◆ **Written task**
Within the records below is a range that opens at the line with "00:00:00 ~ 2038-1-19 11:14:07)" and closes at the line with "(时间，3字节，-838:59:59 ~ 838:59:59)". Return that range word for word, both ends included, and only that range.

╭─ Record extracts

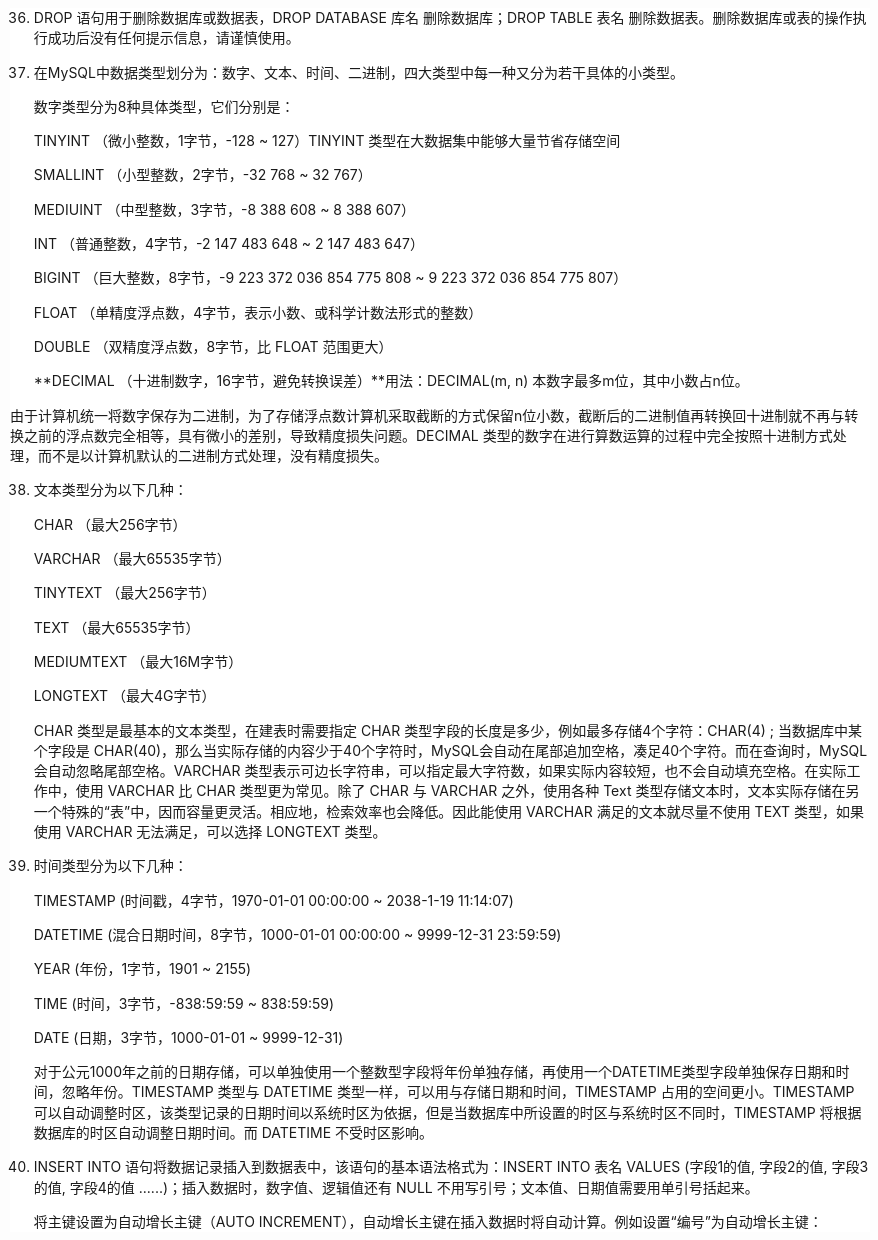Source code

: 36. DROP 语句用于删除数据库或数据表，DROP DATABASE 库名 删除数据库；DROP TABLE 表名 删除数据表。删除数据库或表的操作执行成功后没有任何提示信息，请谨慎使用。

37. 在MySQL中数据类型划分为：数字、文本、时间、二进制，四大类型中每一种又分为若干具体的小类型。

    数字类型分为8种具体类型，它们分别是：

      TINYINT    （微小整数，1字节，-128 ~ 127）TINYINT 类型在大数据集中能够大量节省存储空间

      SMALLINT   （小型整数，2字节，-32 768 ~ 32 767）

      MEDIUINT   （中型整数，3字节，-8 388 608 ~ 8 388 607）

      INT        （普通整数，4字节，-2 147 483 648 ~ 2 147 483 647）

      BIGINT     （巨大整数，8字节，-9 223 372 036 854 775 808 ~ 9 223 372 036 854 775 807）

      FLOAT      （单精度浮点数，4字节，表示小数、或科学计数法形式的整数）

      DOUBLE    （双精度浮点数，8字节，比 FLOAT 范围更大）

      **DECIMAL   （十进制数字，16字节，避免转换误差）**用法：DECIMAL(m, n) 本数字最多m位，其中小数占n位。

由于计算机统一将数字保存为二进制，为了存储浮点数计算机采取截断的方式保留n位小数，截断后的二进制值再转换回十进制就不再与转换之前的浮点数完全相等，具有微小的差别，导致精度损失问题。DECIMAL 类型的数字在进行算数运算的过程中完全按照十进制方式处理，而不是以计算机默认的二进制方式处理，没有精度损失。

38. 文本类型分为以下几种：

      CHAR      （最大256字节）

      VARCHAR   （最大65535字节）

      TINYTEXT   （最大256字节）

      TEXT       （最大65535字节）

      MEDIUMTEXT （最大16M字节）

      LONGTEXT   （最大4G字节）

    CHAR 类型是最基本的文本类型，在建表时需要指定 CHAR 类型字段的长度是多少，例如最多存储4个字符：CHAR(4) ; 当数据库中某个字段是 CHAR(40)，那么当实际存储的内容少于40个字符时，MySQL会自动在尾部追加空格，凑足40个字符。而在查询时，MySQL会自动忽略尾部空格。VARCHAR 类型表示可边长字符串，可以指定最大字符数，如果实际内容较短，也不会自动填充空格。在实际工作中，使用 VARCHAR 比 CHAR 类型更为常见。除了 CHAR 与 VARCHAR 之外，使用各种 Text 类型存储文本时，文本实际存储在另一个特殊的“表”中，因而容量更灵活。相应地，检索效率也会降低。因此能使用 VARCHAR 满足的文本就尽量不使用 TEXT 类型，如果使用 VARCHAR 无法满足，可以选择 LONGTEXT 类型。

39. 时间类型分为以下几种：

      TIMESTAMP    (时间戳，4字节，1970-01-01 00:00:00 ~ 2038-1-19 11:14:07)

      DATETIME     (混合日期时间，8字节，1000-01-01 00:00:00 ~ 9999-12-31 23:59:59)

      YEAR         (年份，1字节，1901 ~ 2155)

      TIME         (时间，3字节，-838:59:59 ~ 838:59:59)

      DATE         (日期，3字节，1000-01-01 ~ 9999-12-31)

    对于公元1000年之前的日期存储，可以单独使用一个整数型字段将年份单独存储，再使用一个DATETIME类型字段单独保存日期和时间，忽略年份。TIMESTAMP 类型与 DATETIME 类型一样，可以用与存储日期和时间，TIMESTAMP 占用的空间更小。TIMESTAMP 可以自动调整时区，该类型记录的日期时间以系统时区为依据，但是当数据库中所设置的时区与系统时区不同时，TIMESTAMP 将根据数据库的时区自动调整日期时间。而 DATETIME 不受时区影响。

40. INSERT INTO 语句将数据记录插入到数据表中，该语句的基本语法格式为：INSERT INTO 表名 VALUES (字段1的值, 字段2的值, 字段3的值, 字段4的值 ......)；插入数据时，数字值、逻辑值还有 NULL 不用写引号；文本值、日期值需要用单引号括起来。

    将主键设置为自动增长主键（AUTO INCREMENT），自动增长主键在插入数据时将自动计算。例如设置“编号”为自动增长主键：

╰─

◆ **Finished task**
      TIMESTAMP    (时间戳，4字节，1970-01-01 00:00:00 ~ 2038-1-19 11:14:07)

      DATETIME     (混合日期时间，8字节，1000-01-01 00:00:00 ~ 9999-12-31 23:59:59)

      YEAR         (年份，1字节，1901 ~ 2155)

      TIME         (时间，3字节，-838:59:59 ~ 838:59:59)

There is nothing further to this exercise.